For now, the domestic and foreign policy ambitions of MBS continue unchecked because, although he has alienated the traditional power brokers—the clergy, the business elite, and the quarrelsome royal factions—he is wildly popular among Saudis under thirty. No longer do young Saudis feel that they live in a backward country or a backwater compared to other Gulf States. But their continued enthusiasm is dependent on the economy delivering jobs and prosperity. In his chapter on the Saudi state in the age of austerity, Steffen Hertog points out that employment has previously been regarded as a form of welfare, and it will be hard to convert Saudis from jobs as largely idle bureaucrats in meaningless government positions into productive private-sector workers. (He quotes a Saudi minister saying that the average government bureaucrat works one hour a day). The structural obstacles are immense. “While the Saudi private sector has built real capacities since the 1970s, it mostly caters to a domestic market that relies on state-generated demand, and has developed production models that rely on state protection and state-provided subsidies,” he writes.

The air in Riyadh is choked with dust from the construction of a new subway and dozens of skyscrapers. The aim is to create a skyline like Dubai’s, but the danger is that many towers will lie empty if the ambitious plan to diversify the economy falters for lack of foreign investment. The Dubai parallel is limited because the Saudi royal family, as guardians of the holy cities of Mecca and Medina, cannot allow what religious Saudis regard as the debauchery of the United Arab Emirates. The guardianship of Islam’s most holy sites remains essential to the Saudi sense of self. A group of grumpy old men I met at a livestock market just outside the capital told me that they could go along with newfangled ideas like movie theaters, but anything involving “alcohol and fornication” would be beyond the pale. It is no secret that some of the more than a million Saudis who visit Dubai annually indulge the pleasures of the flesh, but what happens in Dubai stays in Dubai and is regarded as entirely different from what is permitted at home.

No historical parallel is exact, but the crown prince might study another royal ruler who tried to modernize a conservative Islamic country: the Shah of Iran. Backed by the West and supported by a cosmopolitan urban middle class, he tried to decree a change in people’s way of thinking and became ever more repressive as he enforced his will. The Islamic Revolution that swept him away in 1979 was initially progressive, bringing together Communists and other leftist forces before they were crushed by the reactionary forces of Ayatollah Khomeini.

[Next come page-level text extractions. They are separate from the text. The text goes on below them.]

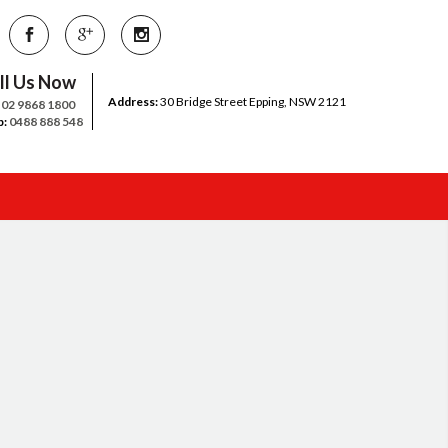
ll Us Now
Address:
30 Bridge Street Epping, NSW 2121
:
02 9868 1800
b:
0488 888 548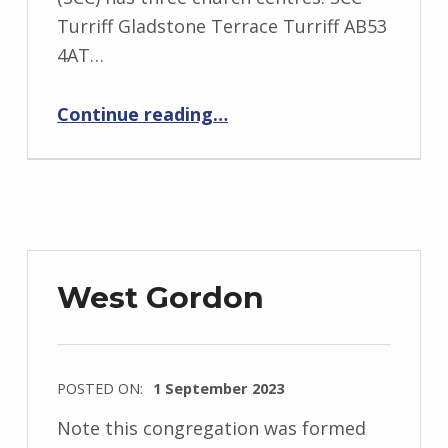
Turriff Gladstone Terrace Turriff AB53
4AT…
“Strathdeveron”
Continue reading
…
West Gordon
POSTED ON:
1 September 2023
Note this congregation was formed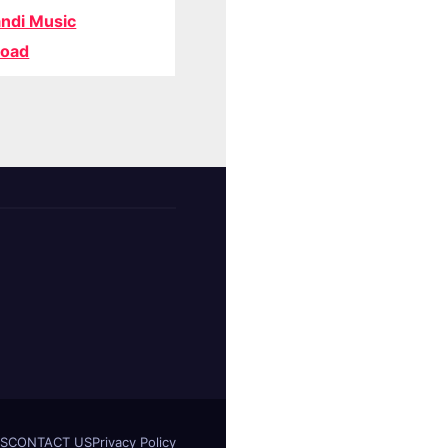
ndi Music
oad
S
CONTACT US
Privacy Policy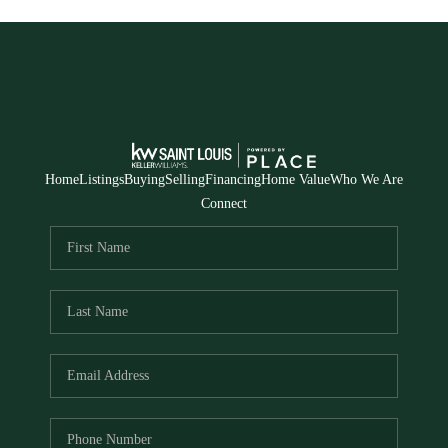
Home
Listings
Buying
Selling
Financing
Home Value
Who We Are
Connect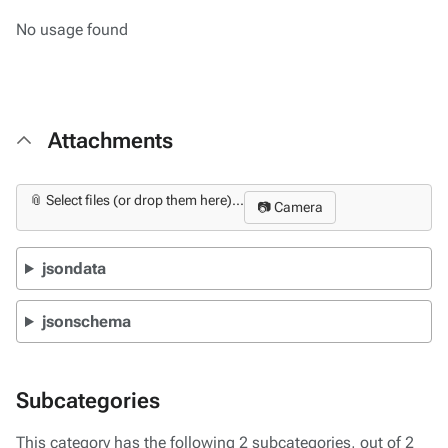
No usage found
Attachments
📎 Select files (or drop them here)...
📷 Camera
jsondata
jsonschema
Subcategories
This category has the following 2 subcategories, out of 2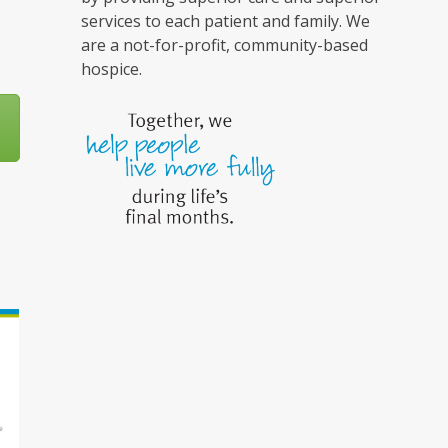
services to each patient and family. We
are a not-for-profit, community-based
hospice.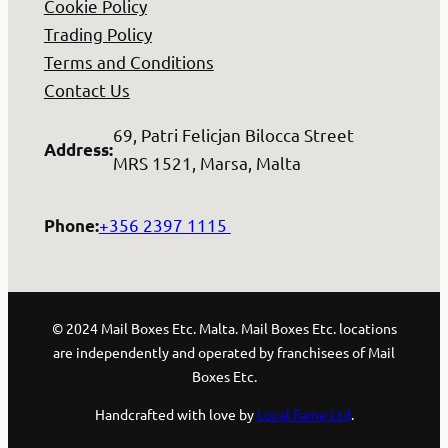
Cookie Policy
Trading Policy
Terms and Conditions
Contact Us
69, Patri Felicjan Bilocca Street
Address
:
MRS 1521, Marsa, Malta
+356 2397 1115
Phone
:
© 2024 Mail Boxes Etc. Malta. Mail Boxes Etc. locations
are independently and operated by franchisees of Mail
Boxes Etc.
Handcrafted with love by
Local Fame Ltd
.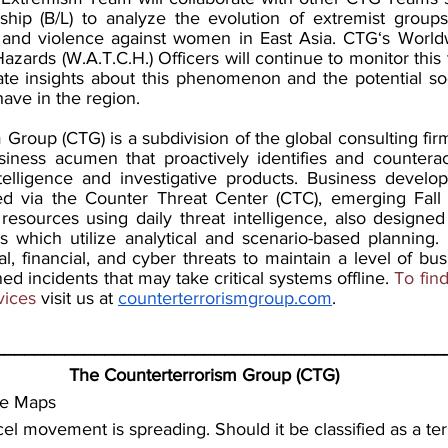
hip (B/L) to analyze the evolution of extremist groups 
and violence against women in East Asia. CTG‘s Worldwi
azards (W.A.T.C.H.) Officers will continue to monitor this t
te insights about this phenomenon and the potential soci
have in the region.
Group (CTG) is a subdivision of the global consulting fir
ness acumen that proactively identifies and counteract
telligence and investigative products. Business develo
 via the Counter Threat Center (CTC), emerging Fall
esources using daily threat intelligence, also designe
s which utilize analytical and scenario-based planning. 
, financial, and cyber threats to maintain a level of busi
ed incidents that may take critical systems offline.
 To fin
vices 
visit us at 
counterterrorismgroup.com
.
_____________________________________________
The Counterterrorism Group (CTG)
le Maps
el movement is spreading. Should it be classified as a terr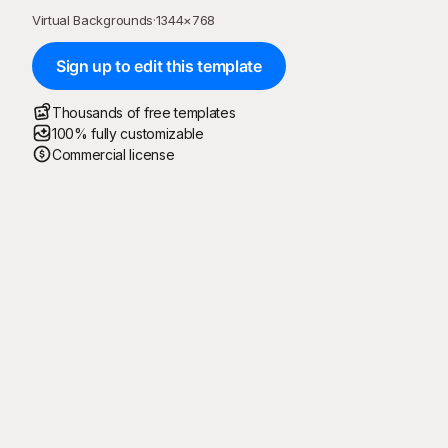
Virtual Backgrounds
·
1344
×
768
Sign up to edit this template
Thousands of free templates
100% fully customizable
Commercial license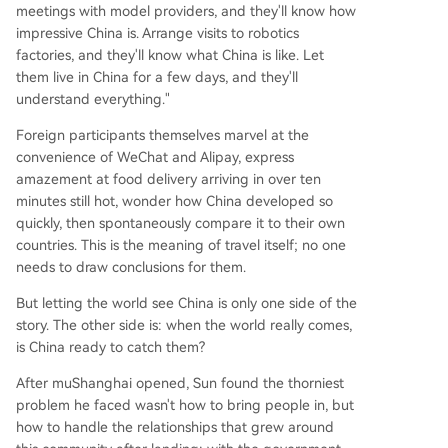
meetings with model providers, and they'll know how
impressive China is. Arrange visits to robotics
factories, and they'll know what China is like. Let
them live in China for a few days, and they'll
understand everything."
Foreign participants themselves marvel at the
convenience of WeChat and Alipay, express
amazement at food delivery arriving in over ten
minutes still hot, wonder how China developed so
quickly, then spontaneously compare it to their own
countries. This is the meaning of travel itself; no one
needs to draw conclusions for them.
But letting the world see China is only one side of the
story. The other side is: when the world really comes,
is China ready to catch them?
After muShanghai opened, Sun found the thorniest
problem he faced wasn't how to bring people in, but
how to handle the relationships that grew around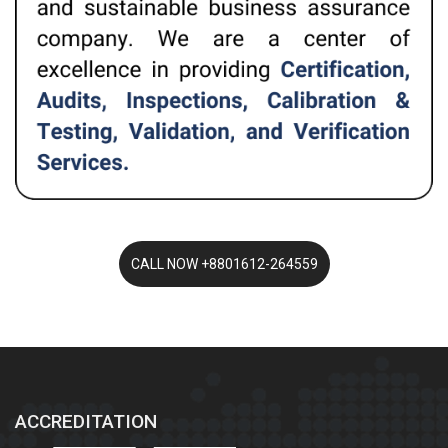
ACCREDITATION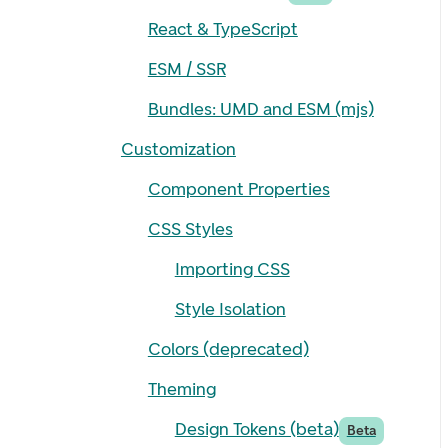
React & TypeScript
ESM / SSR
Bundles: UMD and ESM (mjs)
Customization
Component Properties
CSS Styles
Importing CSS
Style Isolation
Colors (deprecated)
Theming
Design Tokens (beta)
Beta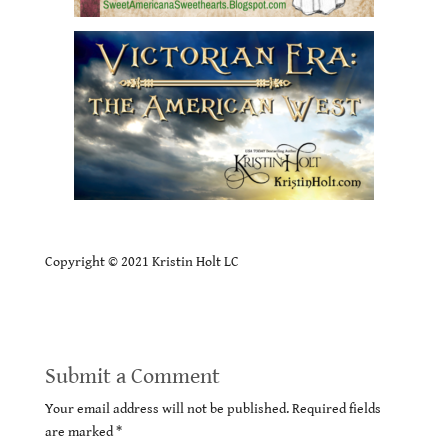
Copyright © 2021 Kristin Holt LC
Submit a Comment
Your email address will not be published.
Required fields
are marked
*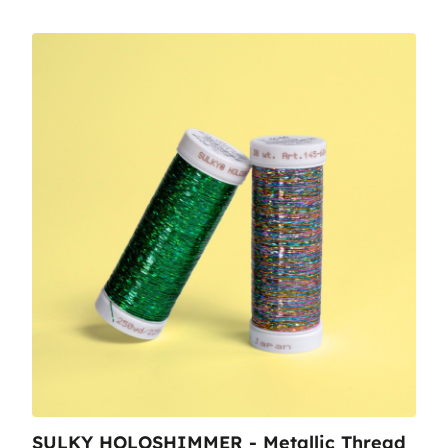
SULKY HOLOSHIMMER - Metallic Thread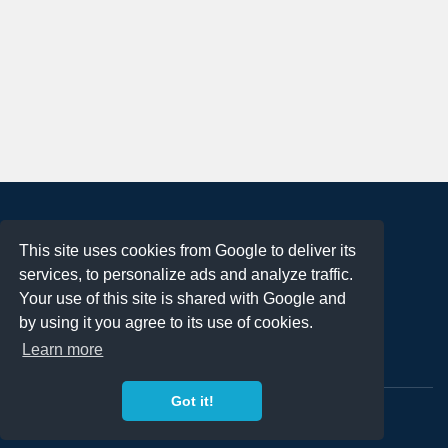
About
This site uses cookies from Google to deliver its
Terms of Use
services, to personalize ads and analyze traffic.
Privacy Policy
Your use of this site is shared with Google and
DMCA Notification
by using it you agree to its use of cookies.
Learn more
Contact
Got it!
Copyright 2023
FREE PNG LOGOS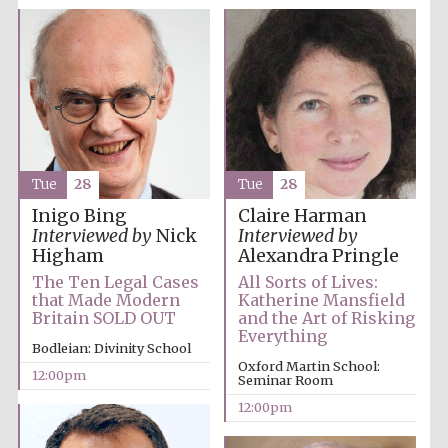
Tue
28
Tue
28
Inigo Bing
Claire Harman
Interviewed by
Nick
Interviewed by
Higham
Alexandra Pringle
The Ten Legal Cases
All Sorts of Lives:
that Made Modern
Katherine Mansfield
Britain SOLD OUT
and the Art of Risking
Everything
Bodleian: Divinity School
Oxford Martin School:
12:00pm
Seminar Room
12:00pm
New College
founded 1379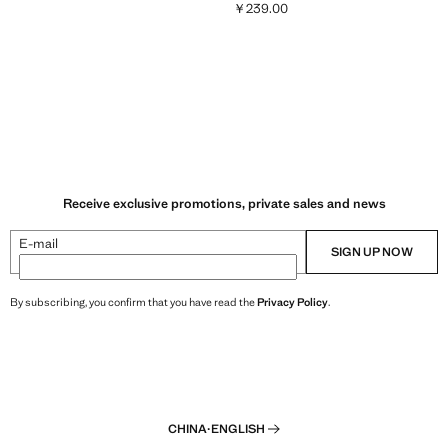
￥239.00
9.00 ]
Current price [￥239.00 ]
Receive exclusive promotions, private sales and news
E-mail
SIGN UP NOW
By subscribing, you confirm that you have read the
Privacy Policy
.
CHINA
·
ENGLISH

Success for MBS would presumably mean ascending to the throne of a more powerful and prosperous kingdom, his internal and external rivals having been subdued. There is no timeline for this: his father is eighty-three, though—rumor has it—he might not hang on until death but step down to allow his son to accede to the throne sooner rather than later. For the moment the young crown prince is on course, but he may yet find that he cannot impose his will indefinitely through a program of bread and circuses.